Fuori oggi da una sterile polemica politica, non si può fare a meno tuttavia di registrare l'enorme distanza - propriamente culturale - fra un approccio di questo genere e il cosiddetto "piano-casa" recentemente varato dal governo di centrodestra, nel disperato tentativo di rilanciare l'attività edilizia. In un Malpaese che trema distruggendo - insieme a tante speranze e a tante vite - abitazioni, palazzi, ospedali, scuole e chiese, e dove ancora aspettano di essere ricostruiti gli edifici crollati nei precedenti terremoti come quello del Belice di quarant'anni fa, la priorità diventa invece la stanza in più, la mansarda o la veranda da aggiungere alla villa o alla villetta, in funzione di quel consumo del territorio che si configura come un saccheggio privato a danno del bene comune.

Non saranno magari le fughe di gas radon emesse dalla terra in ebollizione - come predica l'inascoltato ricercatore abruzzese - a permetterci di prevedere i terremoti, ma verosimilmente una rigorosa prevenzione anti-sismica può aiutarci a ridurre al minimo i danni e soprattutto le vittime. Tanto più nelle regioni e nelle zone dove il rischio è notoriamente più alto. Ecco una grande occasione per rilanciare l'attività edilizia nell'interesse generale, non già al servizio della speculazione immobiliare ma semmai in funzione di un investimento umano e sociale sul territorio.

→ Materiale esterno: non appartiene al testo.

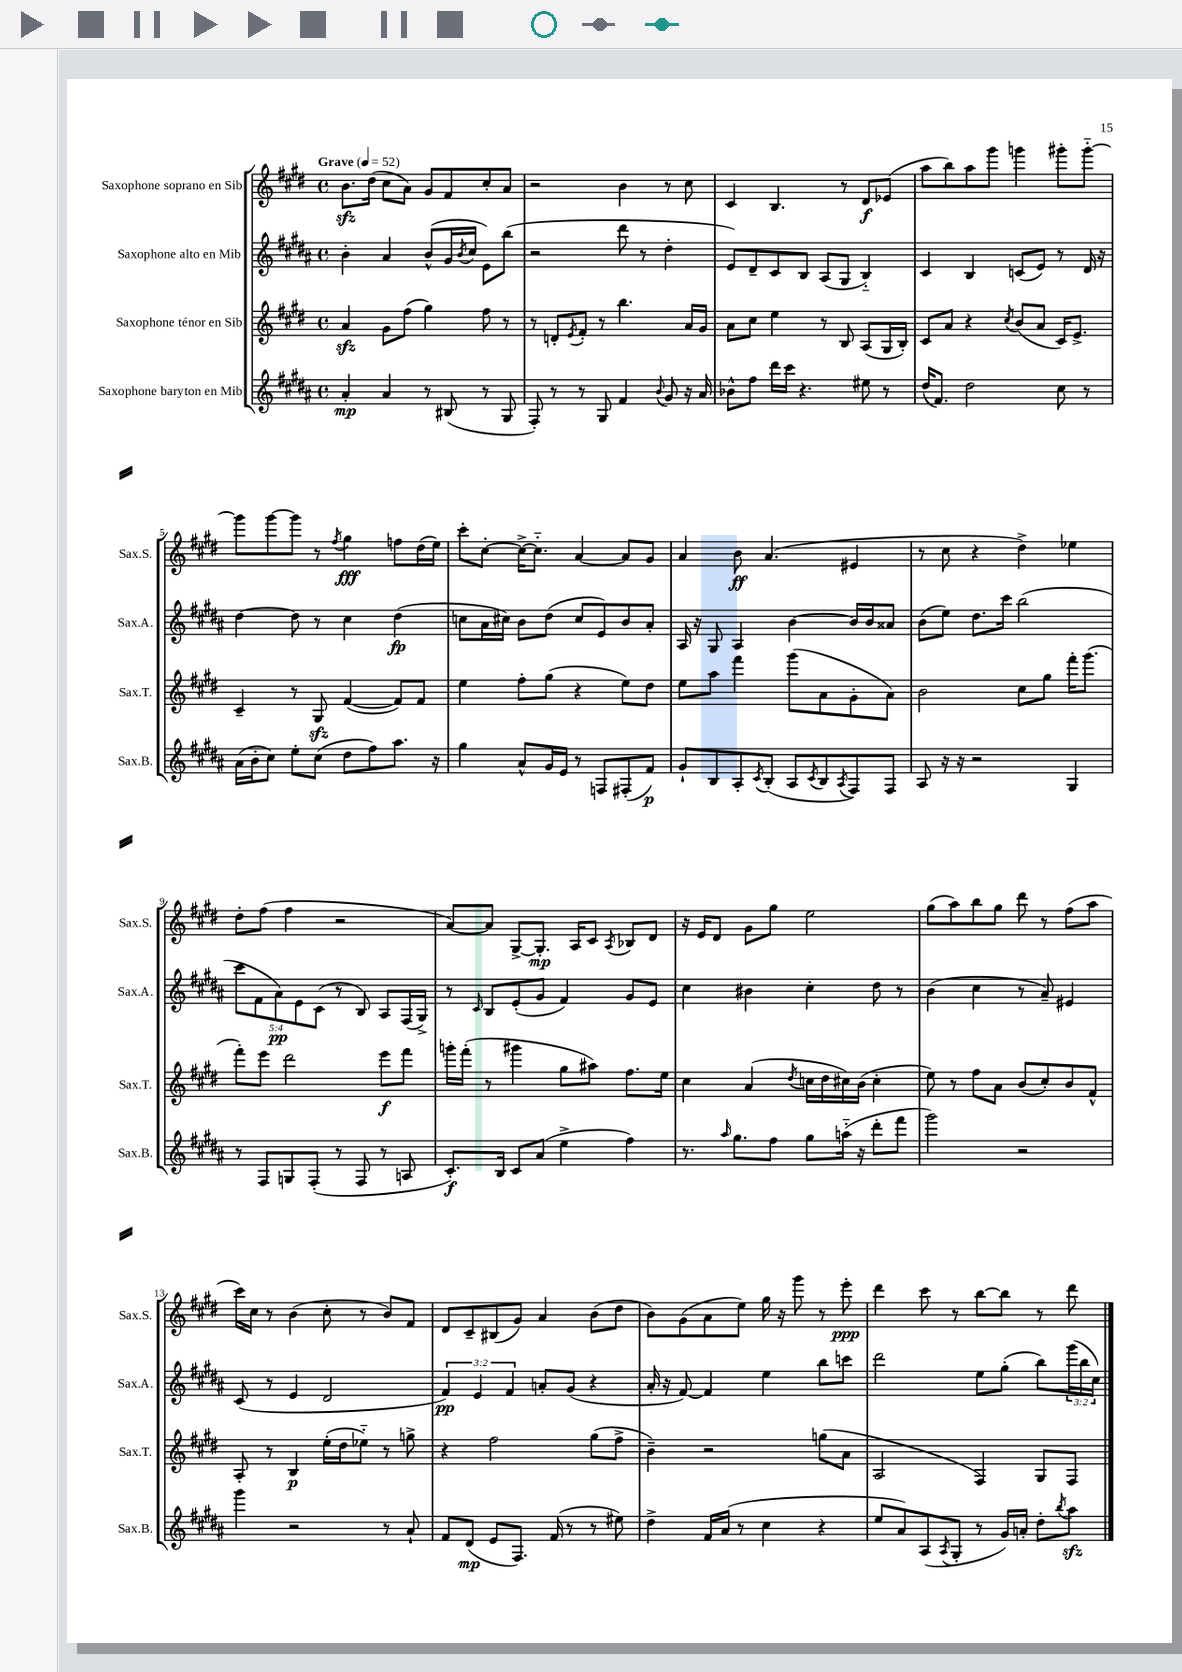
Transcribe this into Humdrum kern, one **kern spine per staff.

**kern	**dynam	**kern	**dynam	**kern	**dynam	**kern	**dynam
*part4	*part4	*part3	*part3	*part2	*part2	*part1	*part1
*staff4	*staff4	*staff3	*staff3	*staff2	*staff2	*staff1	*staff1
*I"Saxophone baryton en Mib	*	*I"Saxophone ténor en Sib	*	*I"Saxophone alto en Mib	*	*I"Saxophone soprano en Sib	*
*I'Sax.B.	*	*I'Sax.T.	*	*I'Sax.A.	*	*I'Sax.S.	*
*clefG2	*	*clefG2	*	*clefG2	*	*clefG2	*
*k[f#c#g#d#a#]	*	*k[f#c#g#d#]	*	*k[f#c#g#d#a#]	*	*k[f#c#g#d#]	*
*M4/4	*	*M4/4	*	*M4/4	*	*M4/4	*
*met(c)	*	*met(c)	*	*met(c)	*	*met(c)	*
*MM52	*	*MM52	*	*MM52	*	*MM52	*
=1	=1	=1	=1	=1	=1	=1	=1
!	!	!	!	!	!	!LO:TX:a:B:t=Grave	!
4a#'/	mp	4azz/	.	4b'\	.	8.bzz\L	.
.	.	.	.	.	.	(16dd#\Jk	.
4a#/	.	8g#\L	.	4a#/	.	8cc#\L	.
.	.	(8ff#\J	.	.	.	8a\J)	.
8r	.	4gg#\)	.	(8b^^/L	.	8g#/L	.
(8B#X/	.	.	.	16g#/L	.	8f#/	.
.	.	.	.	8qb/	.	.	.
.	.	.	.	16cc#/JJ	.	.	.
8r	.	8ff#\	.	8e\L)	.	8cc#'/	.
8G#/	.	8r	.	(8bb\J	.	8a/J	.
=2	=2	=2	=2	=2	=2	=2	=2
8F#'/)	.	8r	.	2r	.	2r	.
8r	.	8dn'/L	.	.	.	.	.
.	.	8qe/	.	.	.	.	.
8r	.	8f#'/J	.	.	.	.	.
8G#/	.	8r	.	.	.	.	.
4f#/	.	4.bb\	.	8ddd#\	.	4b\	.
.	.	.	.	8r	.	.	.
8qqb/	.	.	.	.	.	.	.
8g#/	.	.	.	4dd#'\	.	8r	.
16r	.	16a/LL	.	.	.	8cc#\	.
16a#/	.	16g#/JJ	.	.	.	.	.
=3	=3	=3	=3	=3	=3	=3	=3
8b-X^^\L	.	8a\L	.	8e/L)	.	4c#/	.
8ff#\J	.	8cc#\J	.	8d#~/	.	.	.
16ddd#\LL	.	4ee\	.	8c#/	.	4.B/	.
16ccc#\JJ	.	.	.	.	.	.	.
4.r	.	.	.	8B/J	.	.	.
.	.	8r	.	(8A#/L	.	.	.
.	.	8B/	.	8G#/J	.	8r	.
8ee#X\	.	(8A/L	.	4B/)	.	8d#/L	f
8r	.	16G#/L	.	.	.	(8e-X/J	.
.	.	16B'/JJ)	.	.	.	.	.
=4	=4	=4	=4	=4	=4	=4	=4
(16dd#/KL	.	8c#/L	.	4c#/	.	8aa\L	.
8.f#/J)	.	.	.	.	.	.	.
.	.	8a/J	.	.	.	8bb\)	.
2dd#\	.	4r	.	4B/	.	8aa\	.
.	.	.	.	.	.	8ggg#\J	.
.	.	8qcc#/	.	.	.	.	.
.	.	(8b/L	.	(8cn/L	.	4gggn\	.
.	.	8a/J	.	8e/J)	.	.	.
8cc#\	.	16c#/KL)	.	8r	.	8ggg#X'\L	.
.	.	8.e^/J	.	.	.	.	.
8r	.	.	.	16d#/	.	[8ggg#\J	.
.	.	.	.	16r	.	.	.
!!LO:LB:g=z
=5	=5	=5	=5	=5	=5	=5	=5
(16a#\LL	.	4c#~/	.	[4dd#\	.	8ggg#\L]	.
16b'\J	.	.	.	.	.	.	.
8cc#\J)	.	.	.	.	.	[8ggg#\	.
8ee'\L	.	8r	.	8dd#\]	.	8ggg#\J]	.
(8cc#\J	.	8G#zz/	.	8r	.	8r	.
.	.	.	.	.	.	8qff#/	.
8dd#\L	.	([4f#/	.	4cc#\	.	4gg#\	fff
8ff#\)	.	.	.	.	.	.	.
8.aa#\J	.	8f#/L])	.	(4dd#\	fp	8ffn\L	.
.	.	8f#/J	.	.	.	(16dd#\L	.
16r	.	.	.	.	.	16ee\JJ)	.
=6	=6	=6	=6	=6	=6	=6	=6
4gg#\	.	4ee\	.	8ccn\L	.	8ccc#'\L	.
.	.	.	.	16a#\L	.	[8cc#'\J	.
.	.	.	.	16cc#X\JJ)	.	.	.
8a#^^/L	.	8ff#'\L	.	8b\L	.	16cc#^\KL_	.
.	.	.	.	.	.	8.cc#\J]	.
16g#/L	.	(8gg#\J	.	(8dd#\J	.	.	.
16e/JJ	.	.	.	.	.	.	.
8r	.	4r	.	8cc#/L	.	[4a/	.
8Fn/L	.	.	.	8e/)	.	.	.
(8F#X'/	.	8ee\L)	.	8b/	.	8a/L]	.
8f#/J)	p	8dd#\J	.	8a#'/J	.	8g#/J	.
=7	=7	=7	=7	=7	=7	=7	=7
8g#`/L	.	8ee\L	.	16A#/	.	4a/	.
.	.	.	.	16r	.	.	.
8B/	.	8aa\J	.	8G#/	.	.	.
8A#'/	.	4fff#\	.	4A#/	.	8b\	ff
8qc#/	.	.	.	.	.	.	.
(8B'/J	.	.	.	.	.	(4.a/	.
8A#/L	.	(8ggg#\L	.	[4b\	.	.	.
8qc#/	.	.	.	.	.	.	.
8B/	.	8a\	.	.	.	.	.
8qA#/	.	.	.	.	.	.	.
8F#/)	.	8g#'\	.	16b/LL]	.	4e#X/	.
.	.	.	.	16b/J	.	.	.
8F#/J	.	8a\J)	.	8a##X/J	.	.	.
=8	=8	=8	=8	=8	=8	=8	=8
8A#/	.	2b\	.	(8b\L	.	8r	.
16r	.	.	.	8ee\J)	.	8cc#\	.
16r	.	.	.	.	.	.	.
2r	.	.	.	8.dd#\L	.	4r	.
.	.	.	.	16ccc#\Jk	.	.	.
.	.	8cc#\L	.	(2bb\	.	4dd#^\)	.
.	.	8gg#\J	.	.	.	.	.
4G#/	.	16fff#'\KL	.	.	.	4ee-X\	.
.	.	(8.ggg#\J	.	.	.	.	.
!!LO:LB:g=z
=9	=9	=9	=9	=9	=9	=9	=9
8r	.	8fff#'\L)	.	10ccc#\L	.	8dd#'\L	.
.	.	.	.	10f#\	.	.	.
8F#/L	.	8eee\J	.	.	.	(8ff#\J	.
.	.	.	.	10a#\)	pp	.	.
8Gn/	.	2ddd#\	.	.	.	4ff#\	.
.	.	.	.	10e\	.	.	.
(8F#'/J	.	.	.	.	.	.	.
.	.	.	.	(10c#\J	.	.	.
8r	.	.	.	8r	.	2r	.
8F#/	.	.	.	8B/)	.	.	.
8r	.	8eee\L	f	8A#/L	.	.	.
8An/	.	8fff#\J	.	(16F#/L	.	.	.
.	.	.	.	16G#^/JJ)	.	.	.
=10	=10	=10	=10	=10	=10	=10	=10
8.c#'/L)	f	16gggn'\LL	.	8r	.	[8a/L)	.
.	.	(16fff#'\JJ	.	.	.	.	.
.	.	.	.	16qqc#/	.	.	.
.	.	8r	.	8B/L	.	8a/J]	.
16B/Jk	.	.	.	.	.	.	.
8c#/L	.	4ggg#X\	.	(8e'/	.	[8G#^/L	.
(8a#/J	.	.	.	8g#/J	.	8.G#'/J]	mp
4ee^\	.	8gg#\L	.	4f#/)	.	.	.
.	.	.	.	.	.	16A/KL	.
.	.	8aa#X\J)	.	.	.	8c#/J	.
.	.	.	.	.	.	8qA/	.
4ff#\)	.	8.ff#\L	.	8g#/L	.	8B-X/L	.
.	.	.	.	8e/J	.	8d#/J	.
.	.	16ee\Jk	.	.	.	.	.
=11	=11	=11	=11	=11	=11	=11	=11
8.r	.	4cc#\	.	4cc#\	.	16r	.
.	.	.	.	.	.	16e/KL	.
.	.	.	.	.	.	8d#/J	.
16qqaa#/	.	.	.	.	.	.	.
8.gg#\L	.	.	.	.	.	.	.
.	.	(4a/	.	4b#X\	.	8g#\L	.
8ff#\J	.	.	.	.	.	8gg#\J	.
.	.	8qdd#/	.	.	.	.	.
8gg#\L	.	16ccn\LL	.	4cc#'\	.	2ee\	.
.	.	16dd#\	.	.	.	.	.
(16aan\Jk	.	16cc#X\)	.	.	.	.	.
16r	.	(16b\JJ	.	.	.	.	.
8ddd#'\L	.	4cc#'\	.	8dd#\	.	.	.
8fff#\J	.	.	.	8r	.	.	.
=12	=12	=12	=12	=12	=12	=12	=12
2ggg#\)	.	8ee\)	.	(4b\	.	(8gg#\L	.
.	.	8r	.	.	.	8aa\)	.
.	.	8ff#\L	.	4cc#\	.	8bb\	.
.	.	8a\J	.	.	.	8gg#\J	.
2r	.	(8b/L	.	8r	.	8ddd#\	.
.	.	8cc#'/)	.	8a#~/)	.	8r	.
.	.	8b/	.	4e#X/	.	(8ff#\L	.
.	.	8f#^^/J	.	.	.	8aa\J	.
!!LO:LB:g=z
=13	=13	=13	=13	=13	=13	=13	=13
4ggg#\	.	8A'/	.	(8c#/	.	16ccc#\LL)	.
.	.	.	.	.	.	16cc#\JJ	.
.	.	8r	.	8r	.	8r	.
2r	.	4B/	p	4e/	.	(4b\	.
.	.	(16ee'\LL	.	2d#/	.	8cc#'\	.
.	.	16dd#\J	.	.	.	.	.
.	.	8ee-X\J)	.	.	.	8r	.
8r	.	8r	.	.	.	8b/L)	.
8a#`/	.	8ggn^\	.	.	.	8f#/J	.
=14	=14	=14	=14	=14	=14	=14	=14
8f#/L	.	4r	.	6f#/)	pp	8d#/L	.
(8d#/J	mp	.	.	.	.	8c#~/	.
.	.	.	.	6e/	.	.	.
8e/L	.	2ff#\	.	.	.	(8B#X/	.
.	.	.	.	6f#/	.	.	.
8.F#/J)	.	.	.	.	.	8g#/J)	.
.	.	.	.	8an'/L	.	4a/	.
(16f#/	.	.	.	.	.	.	.
8r	.	.	.	(8g#/J	.	.	.
8r	.	(8gg#\L	.	4r	.	(8b\L	.
8ee#X\)	.	8ff#^\J	.	.	.	8dd#\J	.
=15	=15	=15	=15	=15	=15	=15	=15
4dd#^\	.	4b~\)	.	16a#'/	.	8b\L)	.
.	.	.	.	16r	.	.	.
.	.	.	.	[8f#/)	.	(8g#\	.
16f#/LL	.	2r	.	4f#/]	.	8a\	.
(16a#/JJ	.	.	.	.	.	.	.
8r	.	.	.	.	.	8ee\J)	.
4cc#\	.	.	.	4ee\	.	16gg#\	.
.	.	.	.	.	.	16r	.
.	.	.	.	.	.	8ggg#\	.
4r	.	(8ggn\L	.	8bb\L	.	8r	.
.	.	8a\J	.	8cccn\J	.	8eee'\	ppp
=16	=16	=16	=16	=16	=16	=16	=16
8ee/L	.	2A/	.	2ddd#\	.	4ddd#\	.
8a#/)	.	.	.	.	.	.	.
(8A#/	.	.	.	.	.	8ccc#\	.
8qA#/	.	.	.	.	.	.	.
8G#'/J	.	.	.	.	.	8r	.
8r	.	4F#/)	.	8ee\L	.	[8bb\L	.
16g#/LL)	.	.	.	(8gg#'\J	.	8bb\J]	.
16an'/JJ	.	.	.	.	.	.	.
8dd#'\L	.	8G#/L	.	8bb\L)	.	8r	.
8qbb/	.	.	.	.	.	.	.
8aa#zz\J	.	8F#/J	.	(24ggg#\L	.	8ddd#\	.
.	.	.	.	24bb\	.	.	.
.	.	.	.	24cc#\JJ)	.	.	.
==	==	==	==	==	==	==	==
*-	*-	*-	*-	*-	*-	*-	*-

Con i 150 morti finora accertati, i mille e cinquecento feriti, i settantamila sfollati, i diecimila edifici crollati o danneggiati, il triste bollettino di guerra che arriva dall'Abruzzo interpella una volta di più le ragioni di un "ambientalismo sostenibile": cioè, pragmatico, costruttivo, effettivamente praticabile. Di fronte al primo cataclisma del nuovo millennio, quello schieramento composito e trasversale che vuole difendere l'immenso patrimonio naturale, storico e artistico dell'Italia dagli egoismi individuali, è chiamato a misurarsi più che mai con la sfida della concretezza. Superata l'era delle vecchie ideologie, rosse o verdi che fossero, ora c'è da impugnare la bandiera del realismo civile.